### TASK ITEM A
Quote from the blog post the part that opens with the words containing "Lesson 175: When" and closes with "near the Lamp Post.", copying it word for word.
### TASK ITEM B
For each statement below, say yes or no depending on whether the blog post agrees with it, and quote the words of the blog post that settle it. (i) Sam earned eighteen dollars selling lemonade on a Saturday afternoon. (ii) The winery opened on Labor Day weekend. (iii) The parking lot used to be a horse corral.

═══ PASSAGE SHOWN

Friday, August 3, 2012

Lesson 175: When Life Gives You Lemons

.....make lemonade!

Here is the resident Sourpuss, dressed in characteristic lemon yellow, at his new endeavor.

Be careful.  Those baby blues could sell you Florida swamp land if you let them.

Here's a recent photo of Sam with his blue wallet.  He's carried it around for the entire summer.  My boy has just added some hard earned money to it.  Eighteen dollars the kid raked in on a Saturday afternoon.  All from selling lemonade.  No kidding.

This winery, 6 Mile Cellars, opened on Memorial Day weekend.  I love the clever logo.  It stands for 6 Mile Creek which runs near the Lamp Post.

It is located in this historic Harborcreek barn which is located directly across the street from the Lamp Post.  That is Sam on the hill.

This old horse corral is now the parking lot.  That is the grape vineyard you can see in the distance behind it.

══════
═══ INFORMATION PROVIDED

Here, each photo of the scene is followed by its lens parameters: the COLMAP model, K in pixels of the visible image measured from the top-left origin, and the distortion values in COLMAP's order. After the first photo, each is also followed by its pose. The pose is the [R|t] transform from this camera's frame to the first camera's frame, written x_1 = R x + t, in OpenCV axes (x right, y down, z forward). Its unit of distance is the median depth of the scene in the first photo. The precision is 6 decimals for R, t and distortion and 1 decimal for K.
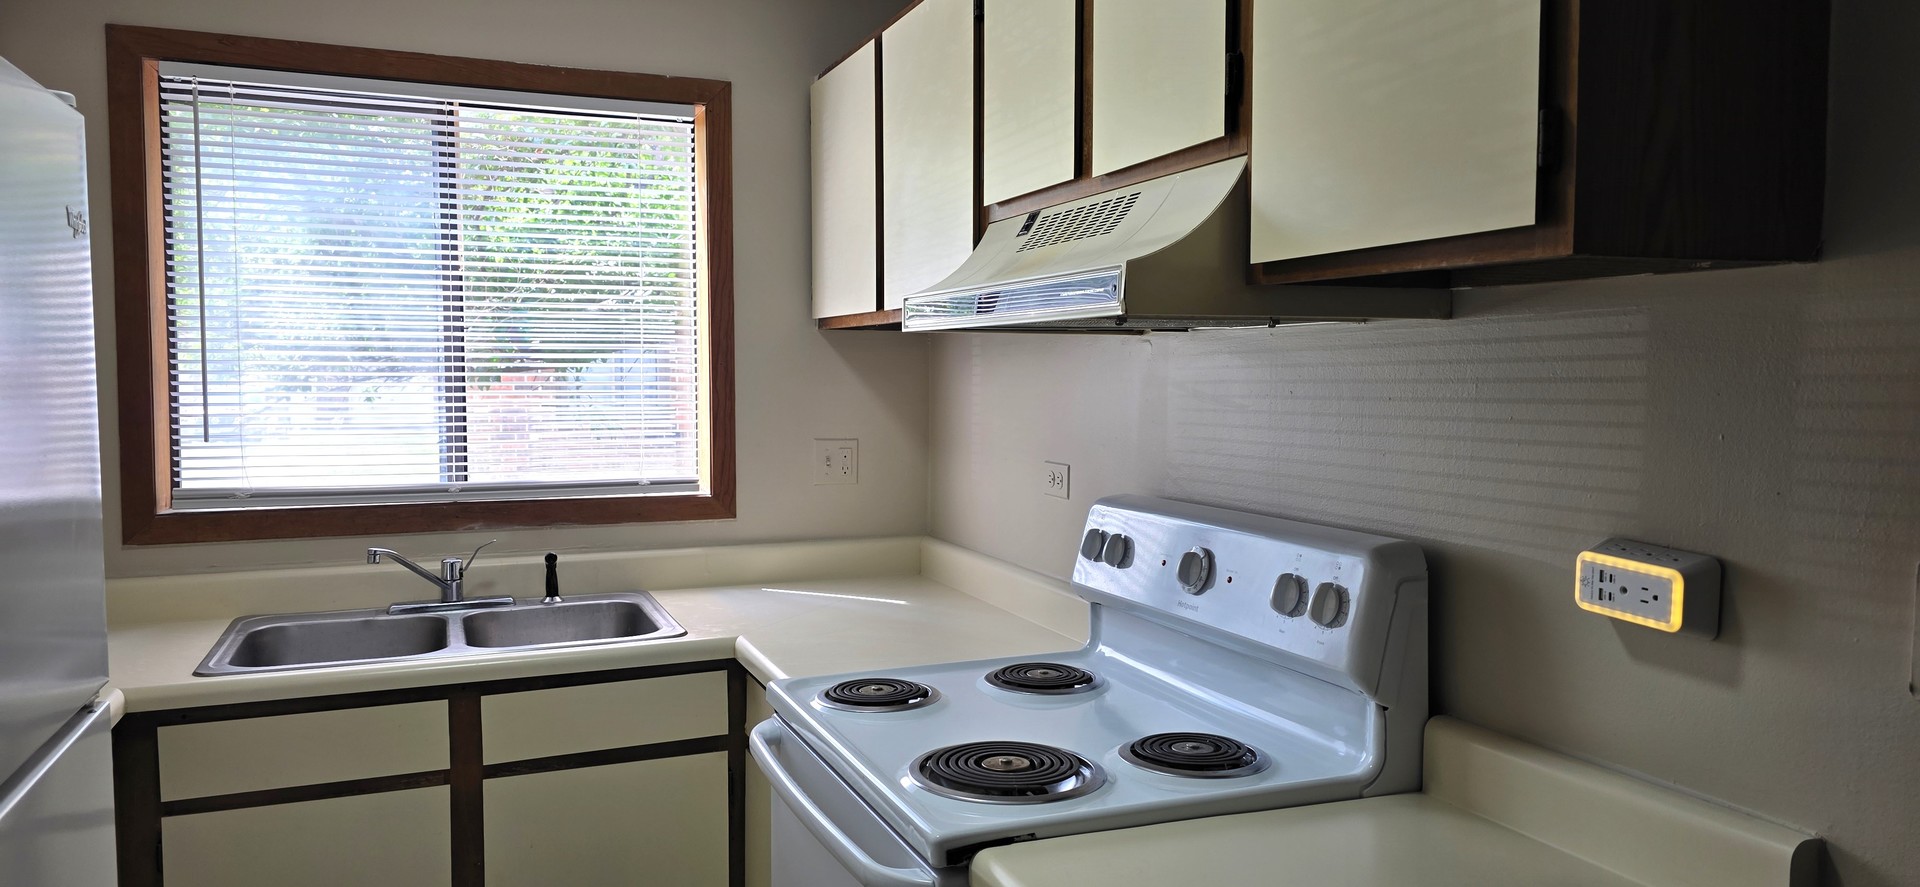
lens RADIAL K [[1284.5, 0, 966.3], [0, 1284.5, 434.6], [0, 0, 1]] dist [0.011058, -0.012550]
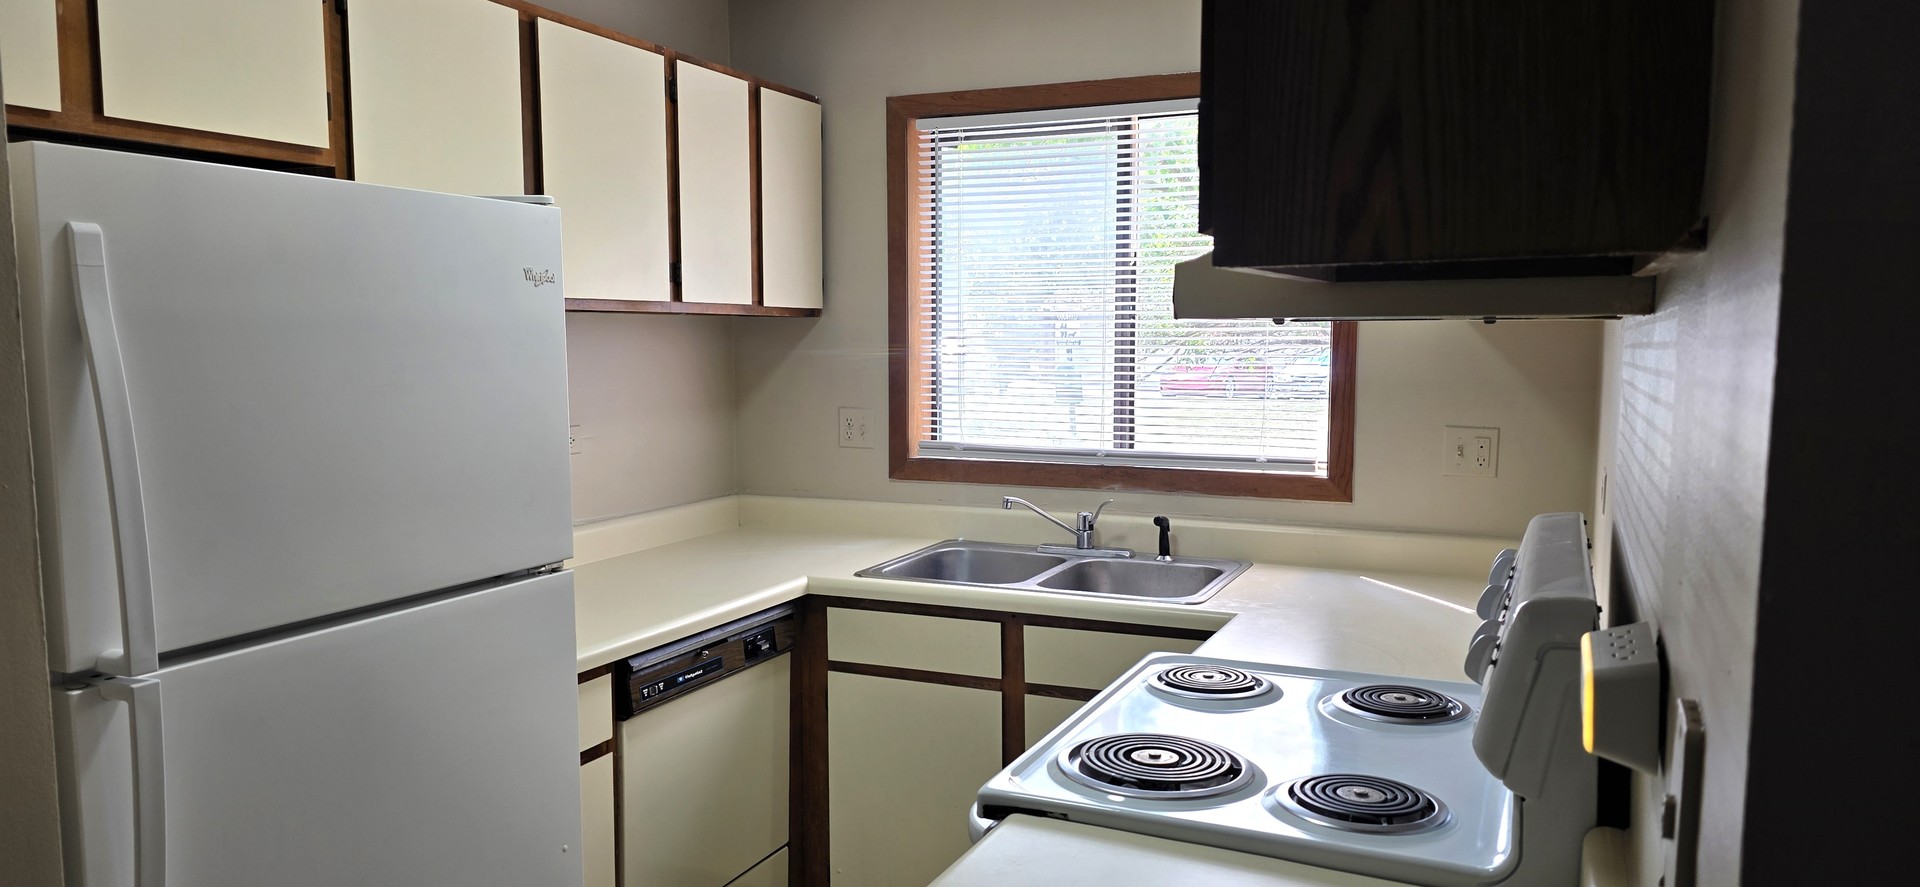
lens RADIAL K [[1284.5, 0, 971.9], [0, 1284.5, 456.5], [0, 0, 1]] dist [0.011058, -0.012550]
pose [[0.681215, 0.067933, -0.728925, 0.386192], [-0.035234, 0.997574, 0.060042, -0.022224], [0.731235, -0.015218, 0.681956, 0.117798]]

══════

### EXERCISE OUTPUT A
Lesson 175: When Life Gives You Lemons

.....make lemonade!

Here is the resident Sourpuss, dressed in characteristic lemon yellow, at his new endeavor.

Be careful.  Those baby blues could sell you Florida swamp land if you let them.

Here's a recent photo of Sam with his blue wallet.  He's carried it around for the entire summer.  My boy has just added some hard earned money to it.  Eighteen dollars the kid raked in on a Saturday afternoon.  All from selling lemonade.  No kidding.

This winery, 6 Mile Cellars, opened on Memorial Day weekend.  I love the clever logo.  It stands for 6 Mile Creek which runs near the Lamp Post.

### EXERCISE OUTPUT B
(i) Yes: "Eighteen dollars the kid raked in on a Saturday afternoon."
(ii) No: "This winery, 6 Mile Cellars, opened on Memorial Day weekend."
(iii) Yes: "This old horse corral is now the parking lot."